▶ _Problem statement_: In the listing below, locate the line containing "59: (9, 579, 2.80)" and copy it and every line after it through the end, exactly as written, leaving out any pictures.

▶ _Data to process_:
#####
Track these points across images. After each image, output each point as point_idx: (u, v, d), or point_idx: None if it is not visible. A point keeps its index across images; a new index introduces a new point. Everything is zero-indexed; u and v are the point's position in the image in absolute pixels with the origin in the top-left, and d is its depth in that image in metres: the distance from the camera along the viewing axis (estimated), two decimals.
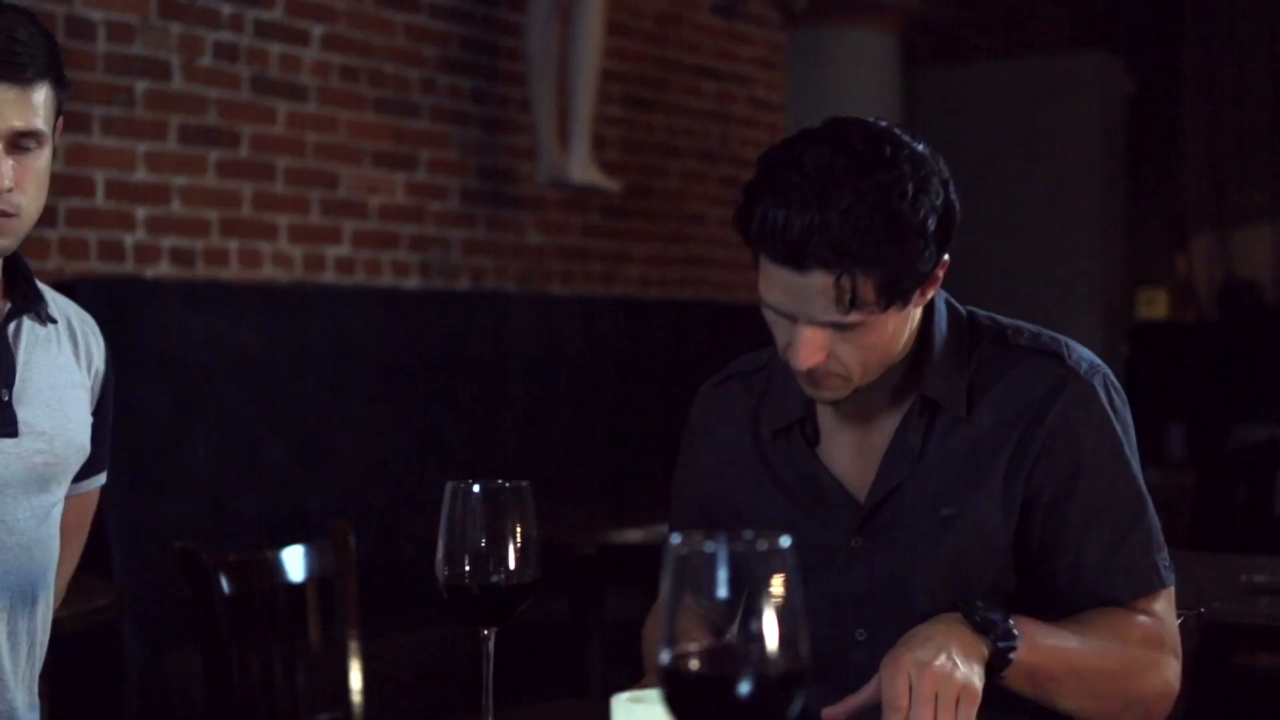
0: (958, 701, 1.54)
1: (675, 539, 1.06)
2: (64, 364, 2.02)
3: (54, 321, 2.02)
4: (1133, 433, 1.78)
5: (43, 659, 2.05)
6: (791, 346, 1.67)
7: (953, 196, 1.66)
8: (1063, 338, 1.80)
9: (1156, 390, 7.40)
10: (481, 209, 5.44)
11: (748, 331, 6.57)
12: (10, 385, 1.94)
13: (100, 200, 4.32)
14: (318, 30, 4.88)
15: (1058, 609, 1.75)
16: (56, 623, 2.08)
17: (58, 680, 4.14)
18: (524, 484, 1.61)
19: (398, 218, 5.14)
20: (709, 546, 1.06)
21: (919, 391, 1.76)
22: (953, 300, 1.82)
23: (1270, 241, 8.61)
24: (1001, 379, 1.76)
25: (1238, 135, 8.68)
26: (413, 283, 5.19)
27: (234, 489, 4.40)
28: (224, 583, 2.46)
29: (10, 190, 1.83)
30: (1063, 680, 1.66)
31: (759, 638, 1.05)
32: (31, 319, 1.99)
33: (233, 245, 4.64)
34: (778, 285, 1.64)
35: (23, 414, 1.94)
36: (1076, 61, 7.72)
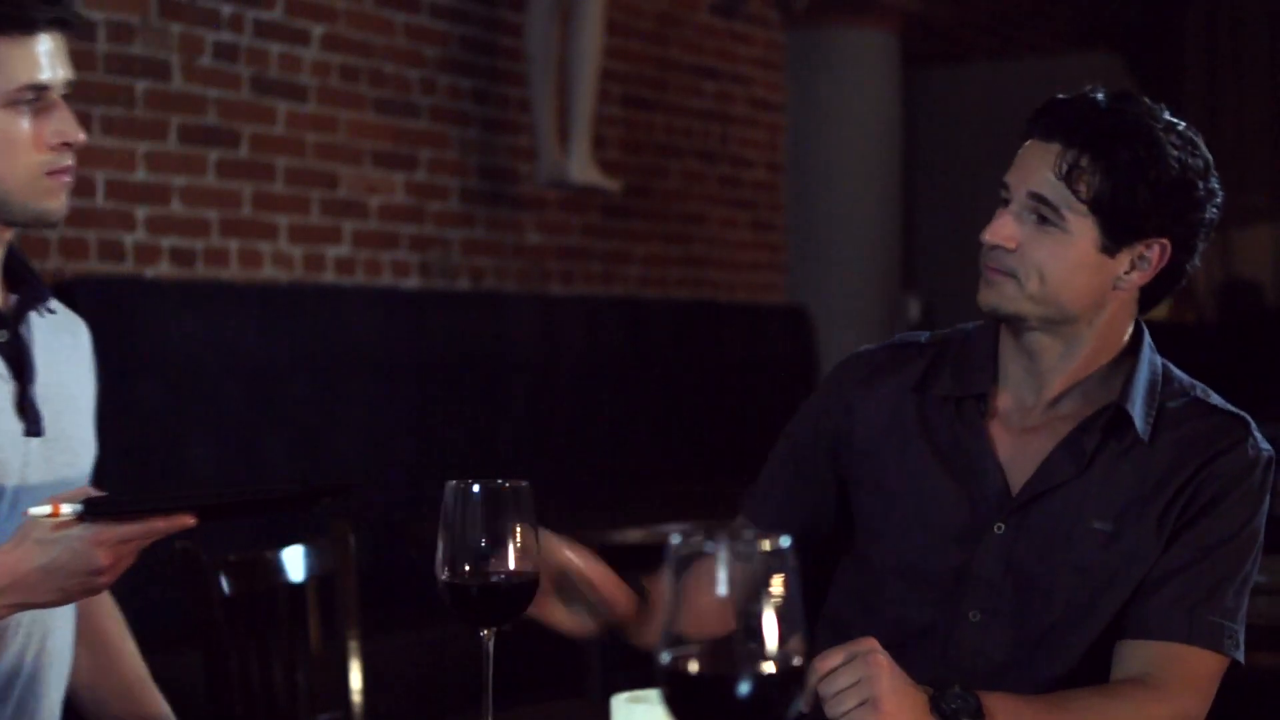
0: (864, 702, 1.54)
1: (675, 539, 1.06)
2: (67, 357, 1.96)
3: (53, 313, 1.95)
4: (1265, 520, 1.80)
5: None
6: (992, 222, 1.77)
7: (1204, 203, 1.76)
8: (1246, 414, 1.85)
9: None
10: (481, 209, 5.44)
11: (748, 331, 6.61)
12: (33, 382, 1.86)
13: (100, 200, 4.32)
14: (318, 30, 4.88)
15: (1118, 631, 1.76)
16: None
17: None
18: (524, 484, 1.61)
19: (398, 218, 5.14)
20: (709, 546, 1.06)
21: (1116, 402, 1.78)
22: (1154, 345, 1.87)
23: (1270, 241, 8.61)
24: (1188, 423, 1.79)
25: (1238, 135, 8.68)
26: (413, 283, 5.19)
27: None
28: (224, 583, 2.46)
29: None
30: None
31: (758, 637, 1.05)
32: (35, 313, 1.91)
33: (233, 245, 4.64)
34: (1018, 158, 1.78)
35: (46, 413, 1.87)
36: (1076, 61, 7.72)
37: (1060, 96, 1.79)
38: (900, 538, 1.83)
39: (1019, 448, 1.81)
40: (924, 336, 1.95)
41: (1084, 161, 1.71)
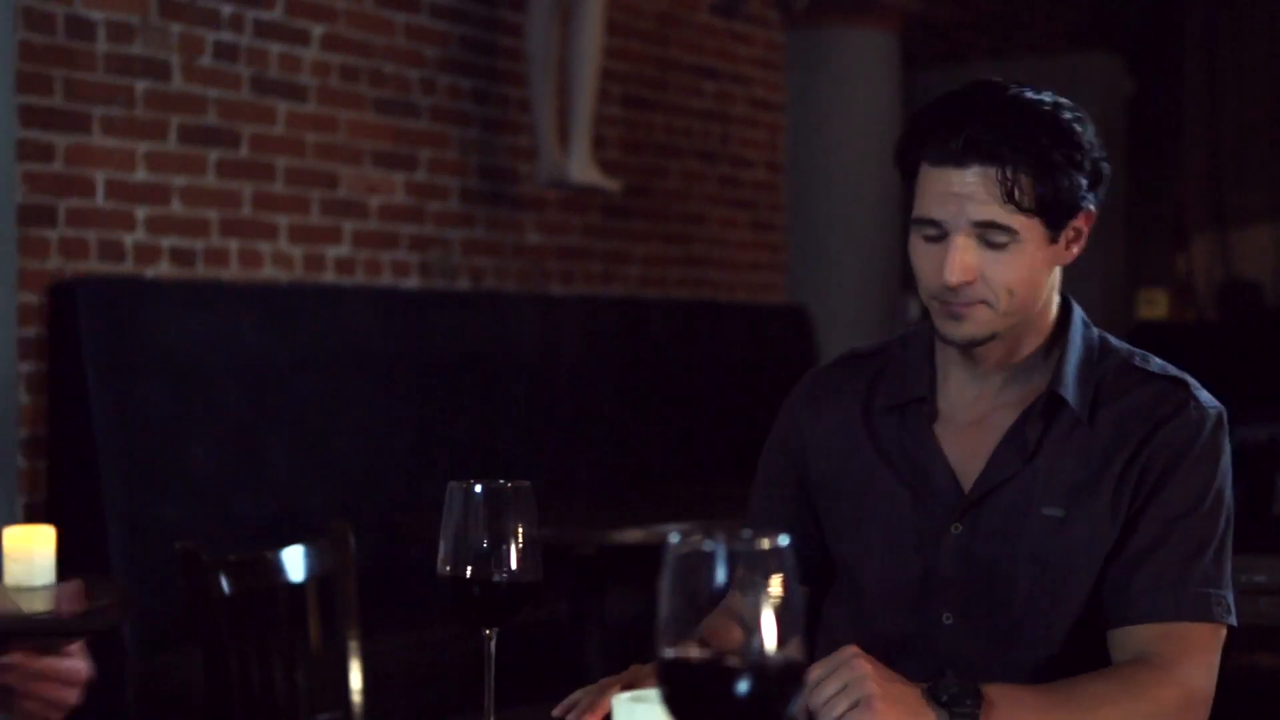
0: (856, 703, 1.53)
1: (674, 538, 1.06)
2: None
3: None
4: (1229, 474, 1.79)
5: None
6: (945, 262, 1.72)
7: (1104, 156, 1.76)
8: (1188, 375, 1.84)
9: None
10: (481, 209, 5.44)
11: (748, 331, 6.62)
12: None
13: (100, 200, 4.32)
14: (318, 30, 4.88)
15: (1105, 620, 1.76)
16: (57, 622, 2.03)
17: None
18: (525, 484, 1.61)
19: (398, 218, 5.14)
20: (707, 545, 1.06)
21: (1049, 388, 1.79)
22: (1086, 318, 1.86)
23: (1270, 241, 8.61)
24: (1127, 395, 1.79)
25: (1238, 135, 8.68)
26: (413, 283, 5.19)
27: (234, 489, 4.40)
28: (224, 583, 2.46)
29: None
30: None
31: (758, 636, 1.05)
32: None
33: (233, 245, 4.64)
34: (934, 193, 1.72)
35: None
36: (1076, 61, 7.72)
37: (943, 116, 1.73)
38: (866, 552, 1.84)
39: (966, 446, 1.81)
40: (871, 347, 1.95)
41: (1020, 175, 1.69)
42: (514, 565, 1.59)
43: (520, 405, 5.28)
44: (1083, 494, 1.76)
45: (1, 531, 2.85)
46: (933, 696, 1.59)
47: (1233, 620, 1.75)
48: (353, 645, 2.71)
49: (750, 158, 6.65)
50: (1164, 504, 1.74)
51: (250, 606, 2.51)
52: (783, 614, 1.05)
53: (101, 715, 4.04)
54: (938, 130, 1.73)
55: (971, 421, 1.82)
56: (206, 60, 4.57)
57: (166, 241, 4.47)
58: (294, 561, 2.61)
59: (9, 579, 2.80)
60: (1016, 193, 1.69)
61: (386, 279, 5.10)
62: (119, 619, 1.96)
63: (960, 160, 1.70)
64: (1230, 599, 1.75)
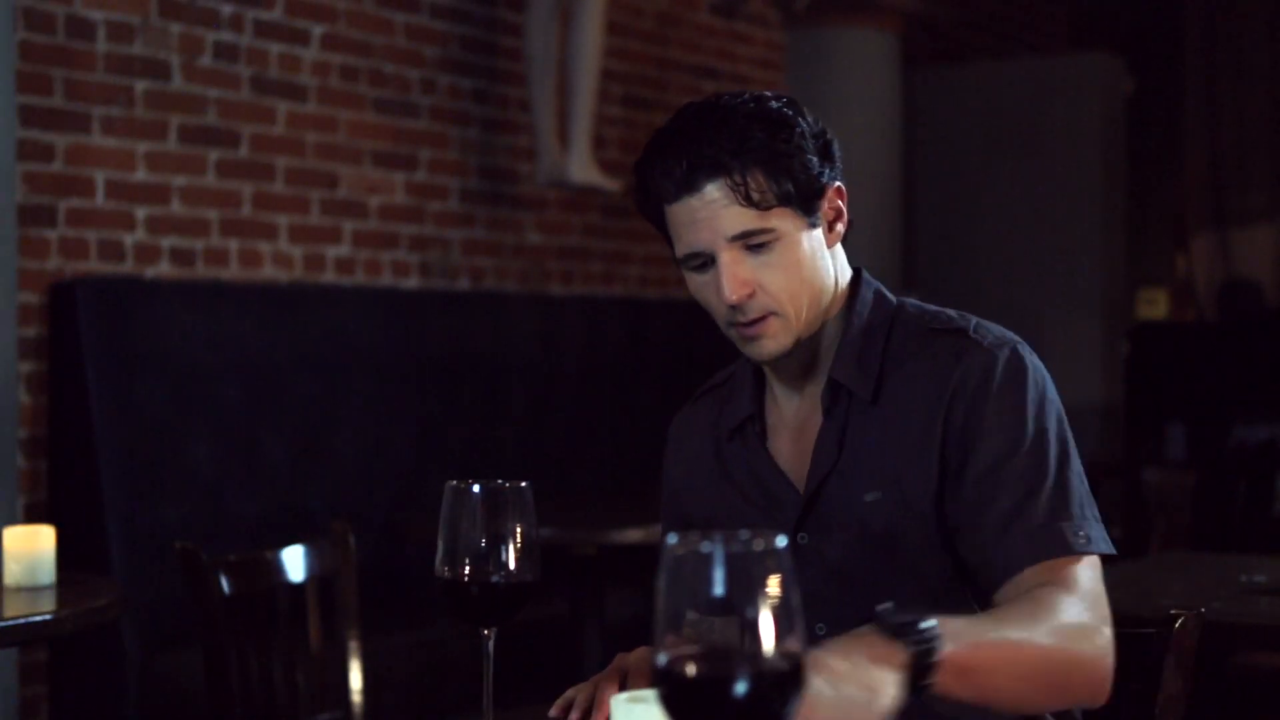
0: None
1: (671, 539, 1.06)
2: None
3: None
4: (1052, 403, 1.73)
5: None
6: (719, 285, 1.72)
7: (825, 129, 1.79)
8: (974, 317, 1.79)
9: (1156, 390, 7.39)
10: (481, 209, 5.44)
11: None
12: None
13: (100, 200, 4.32)
14: (318, 30, 4.88)
15: (975, 587, 1.71)
16: (57, 623, 2.06)
17: (58, 680, 4.14)
18: (524, 484, 1.61)
19: (398, 218, 5.15)
20: (705, 546, 1.06)
21: (829, 375, 1.78)
22: (886, 292, 1.84)
23: (1270, 241, 8.61)
24: (910, 361, 1.76)
25: (1238, 135, 8.67)
26: (413, 283, 5.19)
27: (234, 489, 4.40)
28: (224, 583, 2.46)
29: None
30: (996, 671, 1.52)
31: (755, 637, 1.05)
32: None
33: (233, 245, 4.64)
34: (684, 225, 1.73)
35: None
36: (1076, 61, 7.72)
37: (662, 152, 1.73)
38: None
39: (796, 453, 1.81)
40: (721, 376, 1.95)
41: (749, 175, 1.69)
42: (511, 565, 1.59)
43: (520, 405, 5.28)
44: (892, 471, 1.73)
45: (1, 531, 2.85)
46: (897, 636, 1.44)
47: (1103, 548, 1.67)
48: (353, 645, 2.72)
49: None
50: (981, 455, 1.69)
51: (250, 606, 2.52)
52: (780, 614, 1.05)
53: (101, 715, 4.05)
54: (662, 167, 1.73)
55: (798, 427, 1.82)
56: (206, 60, 4.57)
57: (166, 241, 4.47)
58: (294, 561, 2.61)
59: (9, 579, 2.81)
60: (753, 193, 1.69)
61: (386, 279, 5.10)
62: (118, 617, 1.99)
63: (691, 185, 1.70)
64: (1092, 529, 1.67)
#####
▶ _Result of the task_:
59: (9, 579, 2.80)
60: (1016, 193, 1.69)
61: (386, 279, 5.10)
62: (119, 619, 1.96)
63: (960, 160, 1.70)
64: (1230, 599, 1.75)
0: None
1: (671, 539, 1.06)
2: None
3: None
4: (1052, 403, 1.73)
5: None
6: (719, 285, 1.72)
7: (825, 129, 1.79)
8: (974, 317, 1.79)
9: (1156, 390, 7.39)
10: (481, 209, 5.44)
11: None
12: None
13: (100, 200, 4.32)
14: (318, 30, 4.88)
15: (975, 587, 1.71)
16: (57, 623, 2.06)
17: (58, 680, 4.14)
18: (524, 484, 1.61)
19: (398, 218, 5.15)
20: (705, 546, 1.06)
21: (829, 375, 1.78)
22: (886, 292, 1.84)
23: (1270, 241, 8.61)
24: (910, 361, 1.76)
25: (1238, 135, 8.67)
26: (413, 283, 5.19)
27: (234, 489, 4.40)
28: (224, 583, 2.46)
29: None
30: (996, 671, 1.52)
31: (755, 637, 1.05)
32: None
33: (233, 245, 4.64)
34: (684, 225, 1.73)
35: None
36: (1076, 61, 7.72)
37: (662, 152, 1.73)
38: None
39: (796, 453, 1.81)
40: (721, 376, 1.95)
41: (749, 175, 1.69)
42: (511, 565, 1.59)
43: (520, 405, 5.28)
44: (892, 471, 1.73)
45: (1, 531, 2.85)
46: (897, 636, 1.44)
47: (1103, 548, 1.67)
48: (353, 645, 2.72)
49: None
50: (981, 455, 1.69)
51: (250, 606, 2.52)
52: (780, 614, 1.05)
53: (101, 715, 4.05)
54: (662, 167, 1.73)
55: (798, 427, 1.82)
56: (206, 60, 4.57)
57: (166, 241, 4.47)
58: (294, 561, 2.61)
59: (9, 579, 2.81)
60: (753, 193, 1.69)
61: (386, 279, 5.10)
62: (118, 617, 1.99)
63: (691, 185, 1.70)
64: (1092, 529, 1.67)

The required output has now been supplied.